**What the exercise asks:** What you need to produce is the complete listing, repeated exactly.
--- Data Enclosed Below ---
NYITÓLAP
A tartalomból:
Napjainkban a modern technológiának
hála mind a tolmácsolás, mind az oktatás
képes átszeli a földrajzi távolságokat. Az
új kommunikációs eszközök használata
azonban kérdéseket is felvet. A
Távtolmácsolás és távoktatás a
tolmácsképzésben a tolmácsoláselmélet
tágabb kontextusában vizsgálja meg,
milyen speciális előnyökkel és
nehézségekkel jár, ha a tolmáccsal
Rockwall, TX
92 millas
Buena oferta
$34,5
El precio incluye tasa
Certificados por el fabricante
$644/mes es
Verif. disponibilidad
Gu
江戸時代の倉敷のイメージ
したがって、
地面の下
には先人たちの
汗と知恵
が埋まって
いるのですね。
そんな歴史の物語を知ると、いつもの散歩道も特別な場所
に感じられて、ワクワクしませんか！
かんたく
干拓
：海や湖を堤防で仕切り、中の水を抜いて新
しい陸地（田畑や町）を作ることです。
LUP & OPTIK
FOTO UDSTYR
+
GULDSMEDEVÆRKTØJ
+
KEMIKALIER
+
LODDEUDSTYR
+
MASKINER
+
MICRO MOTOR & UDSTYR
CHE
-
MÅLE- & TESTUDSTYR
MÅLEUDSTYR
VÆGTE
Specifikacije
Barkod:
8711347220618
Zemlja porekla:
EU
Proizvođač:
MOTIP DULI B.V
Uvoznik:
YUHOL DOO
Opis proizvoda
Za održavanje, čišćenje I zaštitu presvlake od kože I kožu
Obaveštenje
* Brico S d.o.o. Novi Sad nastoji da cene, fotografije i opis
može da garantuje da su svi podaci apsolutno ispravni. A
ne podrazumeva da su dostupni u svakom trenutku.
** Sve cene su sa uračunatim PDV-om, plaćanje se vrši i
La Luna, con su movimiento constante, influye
--- End of Enclosed Data ---
**Response:**
NYITÓLAP
A tartalomból:
Napjainkban a modern technológiának
hála mind a tolmácsolás, mind az oktatás
képes átszeli a földrajzi távolságokat. Az
új kommunikációs eszközök használata
azonban kérdéseket is felvet. A
Távtolmácsolás és távoktatás a
tolmácsképzésben a tolmácsoláselmélet
tágabb kontextusában vizsgálja meg,
milyen speciális előnyökkel és
nehézségekkel jár, ha a tolmáccsal
Rockwall, TX
92 millas
Buena oferta
$34,5
El precio incluye tasa
Certificados por el fabricante
$644/mes es
Verif. disponibilidad
Gu
江戸時代の倉敷のイメージ
したがって、
地面の下
には先人たちの
汗と知恵
が埋まって
いるのですね。
そんな歴史の物語を知ると、いつもの散歩道も特別な場所
に感じられて、ワクワクしませんか！
かんたく
干拓
：海や湖を堤防で仕切り、中の水を抜いて新
しい陸地（田畑や町）を作ることです。
LUP & OPTIK
FOTO UDSTYR
+
GULDSMEDEVÆRKTØJ
+
KEMIKALIER
+
LODDEUDSTYR
+
MASKINER
+
MICRO MOTOR & UDSTYR
CHE
-
MÅLE- & TESTUDSTYR
MÅLEUDSTYR
VÆGTE
Specifikacije
Barkod:
8711347220618
Zemlja porekla:
EU
Proizvođač:
MOTIP DULI B.V
Uvoznik:
YUHOL DOO
Opis proizvoda
Za održavanje, čišćenje I zaštitu presvlake od kože I kožu
Obaveštenje
* Brico S d.o.o. Novi Sad nastoji da cene, fotografije i opis
može da garantuje da su svi podaci apsolutno ispravni. A
ne podrazumeva da su dostupni u svakom trenutku.
** Sve cene su sa uračunatim PDV-om, plaćanje se vrši i
La Luna, con su movimiento constante, influye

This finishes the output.